Just wait next year maybe 10% what your had last fall.


----------



## mwhitnee (Mar 11, 2016)

xman23 said:


> Just wait next year maybe 10% what your had last fall.



Someone please explain oak acorn dropping cycles, I have no idea.


----------



## billb3 (Mar 11, 2016)

Every Spring they  bloom. If the weather cooperates and the wind blows the male pollen onto the female stamens you get a high fertilization rate.
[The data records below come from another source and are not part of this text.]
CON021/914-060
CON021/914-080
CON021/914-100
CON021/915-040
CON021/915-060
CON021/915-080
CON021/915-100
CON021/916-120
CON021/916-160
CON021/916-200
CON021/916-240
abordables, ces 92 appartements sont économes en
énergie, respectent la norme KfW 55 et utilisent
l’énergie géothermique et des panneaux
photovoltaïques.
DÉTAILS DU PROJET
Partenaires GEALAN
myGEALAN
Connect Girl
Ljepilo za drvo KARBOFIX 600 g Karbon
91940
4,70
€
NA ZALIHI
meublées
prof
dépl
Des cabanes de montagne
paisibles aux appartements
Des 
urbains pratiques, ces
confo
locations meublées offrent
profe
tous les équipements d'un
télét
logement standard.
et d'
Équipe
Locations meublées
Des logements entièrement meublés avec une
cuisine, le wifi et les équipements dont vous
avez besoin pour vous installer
If it rains and rains and rains  the pollen ends up on the ground without carousing and hobnobbing first you get a low fertilization rate.
Usually the acorns drop just before the leaves in theory so that the leaves cover the acorns.


----------



## peakbagger (Mar 12, 2016)

There is a theory that the trees evolved to have random low and high years of production to defeat the critters who eat the acorns. During a bad year the population of the critters drops down and then a bumper year occurs and there are far too many acorns for the critters to eat all of them so more accords turn into seedlings . Many folks use the acorn drop as a predictor of future weather but most research doesn't support it.


----------



## TonyVideo (Mar 15, 2016)

Dry them and burn them in a multi fuel stove.


----------



## mwhitnee (Mar 15, 2016)

I should give them to the new owner of my old house, maybe the squirrels would just take them instead of chewing holes through the garbage cans lol...


----------



## Retired Guy (Mar 16, 2016)

I just blow them with a leaf blower.


----------



## mwhitnee (Mar 17, 2016)

I tried my new tool- works ok but it's just not gonna cut it, there are so many.  Going to try blowing them again then raking them...


----------



## TonyVideo (Mar 17, 2016)

I am surprised squirrels haven't hauled them off. I had a Subaru I bought once that sat for 2 years for $100 in 1990. Went to start and it was fine. Needed a new clutch. Went to turn the blower on and it kept blowing fuses. Decided to take the blower out and found out it was completely full of acorns and both fender wells were packed solid including all the air vents. Surely you have a vermin problem with that much food around.


----------